Yasmine Ergas, Director, Gender & Public Policy Specialization, School of International and Public Affairs, Columbia University, said:
“This bill protects the rights of all parties involved in gamete donation and surrogacy arrangements. It establishes two new bills of rights: one for children and one for gamete donors. It helps ensure that surrogates will have effective access to the rights set out in their own bill of rights. It stipulates that physicians should follow best medical practices. It facilitates securing health insurance for surrogates and gamete donors. It bolsters the provisions regarding informed consent for all parties. And, it requires transparency regarding gamete donors’ compensation. With this essential legislation, New York can be a leader in an area that is vital to so many people’s lives.”

Arthur Caplan, PhD, Mitty Professor of Bioethics, NYU Grossman School of Medicine, said:
“Senator Krueger’s bill to strengthen protections for surrogacy and egg and sperm donation is important, visionary and worthy of rapid enactment. Despite growing demand, the legal framework for fertility services has lagged behind. This legislation calls for protections that will empower donors, surrogates, consumers and, most importantly, children created through novel modalities. New Yorkers require an ethical and legal framework to guide assisted reproduction in the twenty-first century. Senator Krueger has provided exactly that.”

Laura Briggs, Professor, Women, Gender, Sexuality Studies, University of Massachusetts Amherst, said:
“Members of the LGBT community have as much interest as anyone in ensuring that the gamete donors or surrogates who help create their kids have their health and rights protected. Our community has a painful history of losing our kids, and we want strong, clear, and fair legal contracts. I am a lesbian with a donor-conceived kid, and I have a life-long connection to the donor who made his life possible. If my kid should develop a serious illness, I want him to be able to obtain any health information that would help him get treated. And finally, members of the LBGT community are also gamete donors and surrogates, and want the protections this bill offers for that reason as well.”

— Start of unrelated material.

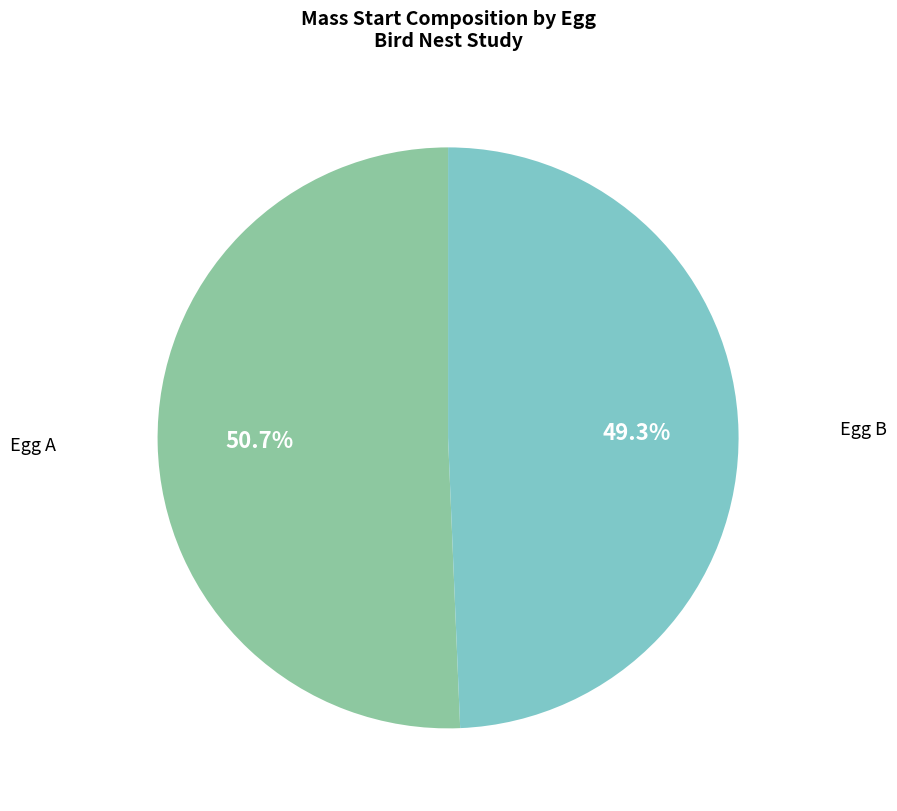

To the nearest percent, what is the difference between the largest and smallest slice percentages?

1%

Sara Lamm, documentary filmmaker/donor conceived adult, said:
“As a donor conceived person I can attest to a fact that we all should keep in mind: namely that donor conceived babies grow up to be donor conceived adults with the same human question as everyone else—’Who am I?’ An accurate birth certificate is a necessity, because it empowers us to know the truth of how we got here, to understand our health history, and to make meaning of the biological and familial relationships that quite literally gave us our lives. We have a right to this information, and I am pleased this bill recognizes us as a group that deserves care and attention.”Liz Scheier, Media Liaison, We Are Egg Donors, said:
“Egg donors are routinely misled about the long-term health impact of their donations, and about the impact of anonymous donation. I’m eager to see “informed consent” forms and consultations contain real information donors can use to make their decision, and Senator Krueger’s bill will help to do just that.”